* **EXTRAHIERTER TEXT**
☆ ☆ ☆
Österreich verbraucht zu viel Boden. Zu dieser Feststellung mag es allgemeinen Konsens in der Bevölkerung und sogar im politischen Spektrum unseres Landes geben. Damit endet aber auch schon wieder die Harmonie. Denn bei der Frage, wer, wann, wo und wie viel weniger Boden „verbrauchen“ soll, gehen die Meinungen und Standpunkte rasch auseinander. Die wirtschaftlichen Interessen sind einfach zu groß, um Übereinstimmung zu ermöglichen.
Fehlerhafte Daten
Ausgangspunkt der Debatte um den „Bodenverbrauch“ in Österreich ist das Ausmaß von rund elf Hektar pro Tag, von denen rund fünf Hektar versiegelt werden. Wie der Bewertungssachverständige Dr. Alois Leidwein in der Österreichischen Zeitschrift für Liegenschaftsbewertung erst Anfang des heurigen Jahres publizierte, sind die genannten Werte aber alles andere als stichhaltig. Die Berechnung beruhe auf einer ungeeigneten Grundlage. Wie groß der Fehler der Berechnungsmethode ist, belegt Leidwein mit den Gletscherflächen in Österreich, denn nach dem Berechnungsmodell würden die Gletscher in Österreich seit 2012 täglich um drei Hektar wachsen (!). Um das Regierungsziel der Reduktion des Bodenverbrauchs auf 2,5 Hektar pro Tag auf eine valide Grundlage zu stellen, arbeitet das Umweltbundesamt derzeit an einem GIS-Modell, in dem das Jahr 2022 als Ausgangspunkt für die Bodenstrategie der Bundesregierung gelten soll.
☆ ☆ ☆
* **WAS ERWARTET WIRD**
Beantworte die folgenden Fragen anhand des Textes zum Bodenverbrauch in Österreich.
(a) Über welche Feststellung herrscht laut Text allgemeiner Konsens in der Bevölkerung und im politischen Spektrum?
(b) Wie viele Hektar Boden werden nach dem Ausgangswert der Debatte täglich verbraucht, und wie viele davon werden versiegelt?
(c) Auf wie viele Hektar pro Tag soll der Bodenverbrauch nach dem Regierungsziel reduziert werden?
☆ ☆ ☆
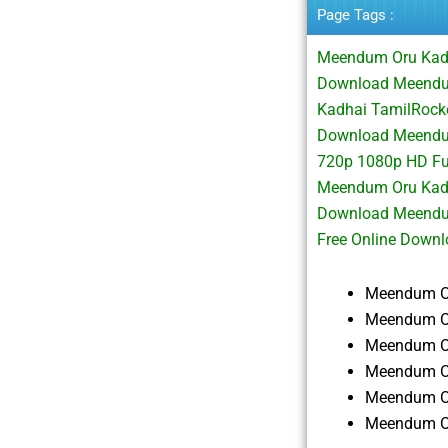
Page Tags :
Meendum Oru Kadh
Download Meendu
Kadhai TamilRock
Download Meendu
720p 1080p HD Fu
Meendum Oru Kadh
Download Meendu
Free Online Down
Meendum Or
Meendum Or
Meendum Or
Meendum Or
Meendum Or
Meendum Or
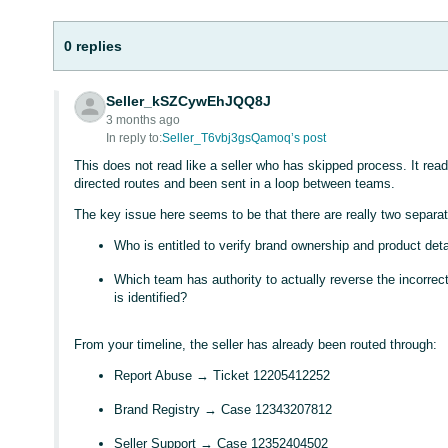
0 replies
Seller_kSZCywEhJQQ8J
3 months ago
In reply to:
Seller_T6vbj3gsQamoq’s post
This does not read like a seller who has skipped process. It rea
directed routes and been sent in a loop between teams.
The key issue here seems to be that there are really two separa
Who is entitled to verify brand ownership and product det
Which team has authority to actually reverse the incorrect
is identified?
From your timeline, the seller has already been routed through:
Report Abuse → Ticket 12205412252
Brand Registry → Case 12343207812
Seller Support → Case 12352404502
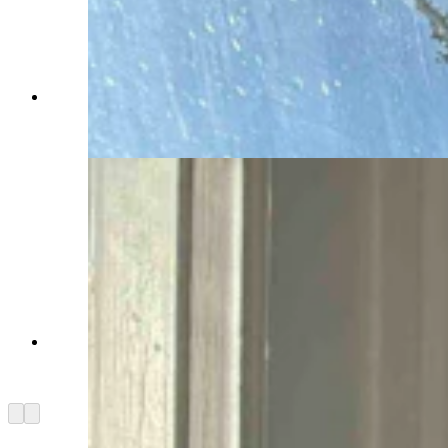
Inside the turret on the second floor of the
Idelman Mansion (Jimmy Orr, Cowboy State
Daily)
View of the Capitol from the turret on the 2nd
floor of the Idelman Mansion (Jimmy Orr,
Cowboy State Daily)
Arrow left
Arrow right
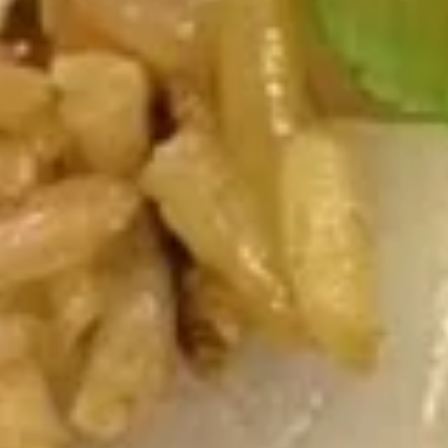
Soup
Pt.:
$3.50
Qt.:
$5.75
Chicken
Chicken Noodle Soup
Noodle
Soup
Pt.:
$3.50
Qt.:
$5.75
Chicken
Chicken Yat Ga Mein
Yat
Ga
$7.25
Mein
Pork
Pork Yat Ga Mein
Yat
Ga
$7.25
Mein
Canton
Canton House Soup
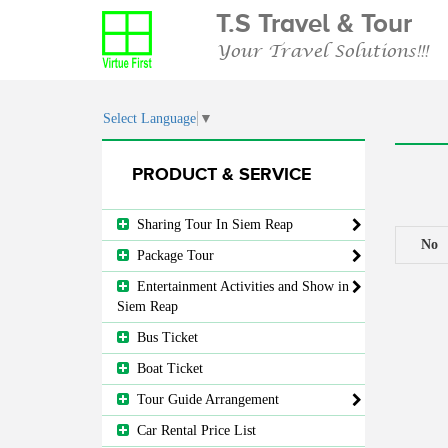
T.S Travel & Tour
Your Travel Solutions!!!
Select Language
▼
PRODUCT & SERVICE
Sharing Tour In Siem Reap
No
Package Tour
Entertainment Activities and Show in
Siem Reap
Bus Ticket
Boat Ticket
Tour Guide Arrangement
Car Rental Price List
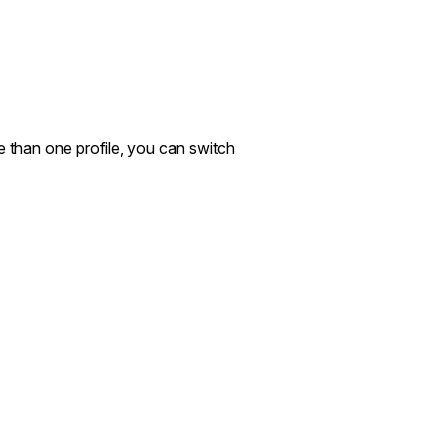
e than one profile, you can switch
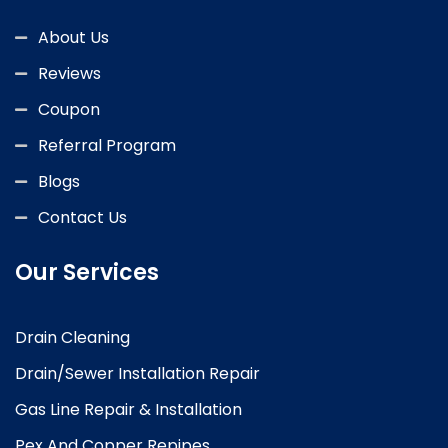
About Us
Reviews
Coupon
Referral Program
Blogs
Contact Us
Our Services
Drain Cleaning
Drain/Sewer Installation Repair
Gas Line Repair & Installation
Pex And Copper Repipes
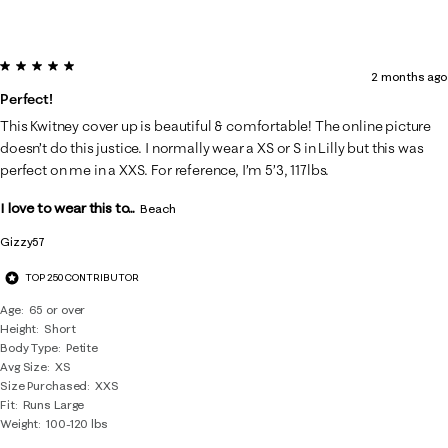
5 out of 5 stars.
2 months ago
Perfect!
This Kwitney cover up is beautiful & comfortable! The online picture
doesn’t do this justice. I normally wear a XS or S in Lilly but this was
perfect on me in a XXS. For reference, I’m 5’3, 117lbs.
I love to wear this to...
Beach
Gizzy57
TOP 250 CONTRIBUTOR
Age
65 or over
Height
Short
Body Type
Petite
Avg Size
XS
Size Purchased
XXS
Fit
Runs Large
Weight
100-120 lbs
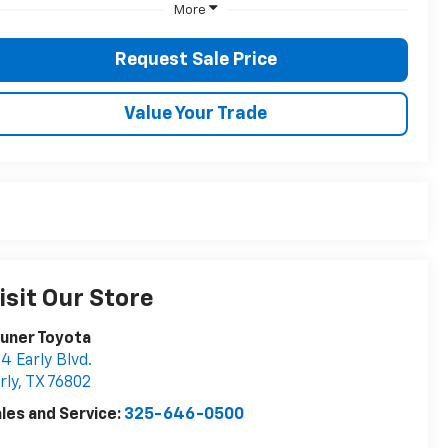
More
Request Sale Price
Value Your Trade
isit Our Store
uner Toyota
4 Early Blvd.
rly
,
TX
76802
les and Service:
325-646-0500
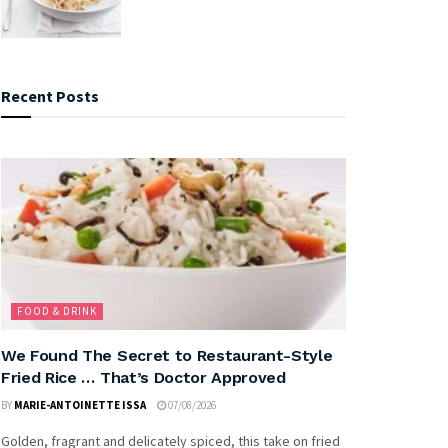
Recent Posts
FOOD & DRINK
We Found The Secret to Restaurant-Style
Fried Rice … That’s Doctor Approved
BY
MARIE-ANTOINETTE ISSA
07/08/2026
Golden, fragrant and delicately spiced, this take on fried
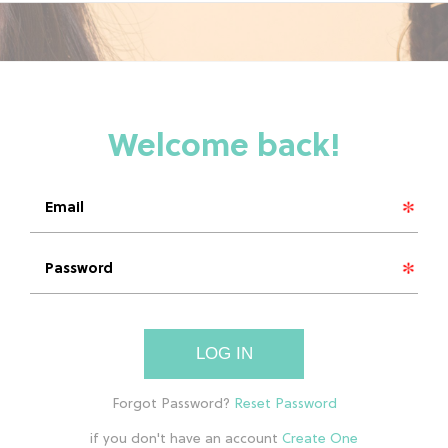
LOG IN
if you don't have an account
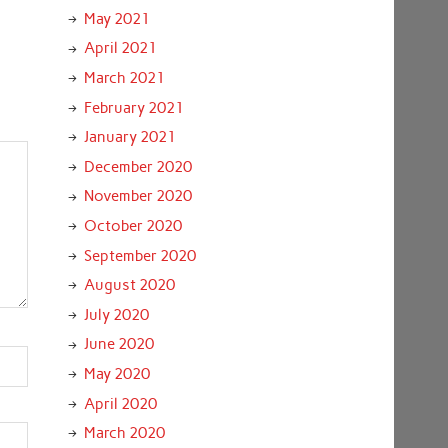
May 2021
April 2021
March 2021
February 2021
January 2021
December 2020
November 2020
October 2020
September 2020
August 2020
July 2020
June 2020
May 2020
April 2020
March 2020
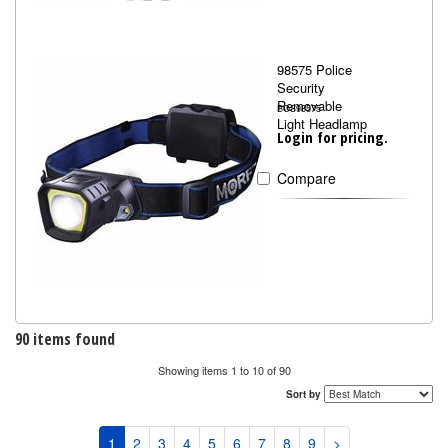
98575 Police
Security
Removable
BOS98575
Light Headlamp
Login for pricing.
Compare
90 items found
Showing items 1 to 10 of 90
Sort by
1
2
3
4
5
6
7
8
9
>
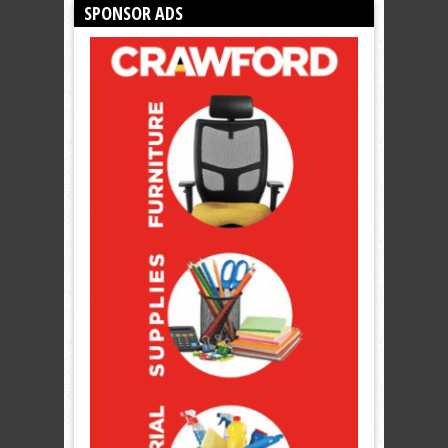
SPONSOR ADS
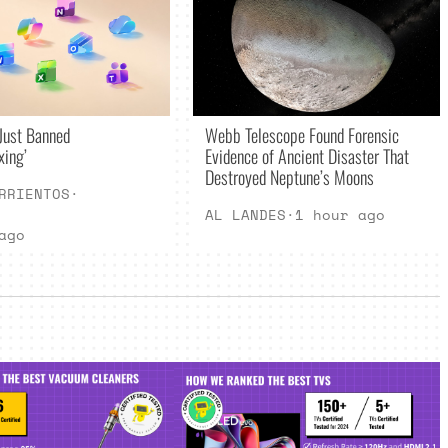
Just Banned
Webb Telescope Found Forensic
xing’
Evidence of Ancient Disaster That
Destroyed Neptune’s Moons
RRIENTOS
·
AL LANDES
·
1 hour ago
ago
☆ ☆ ☆
* **ERGEBNIS DIESER ÜBUNG**
(a) Dass Österreich zu viel Boden verbraucht.
(b) Rund elf Hektar pro Tag, davon rund fünf Hektar versiegelt.
(c) Auf 2,5 Hektar pro Tag.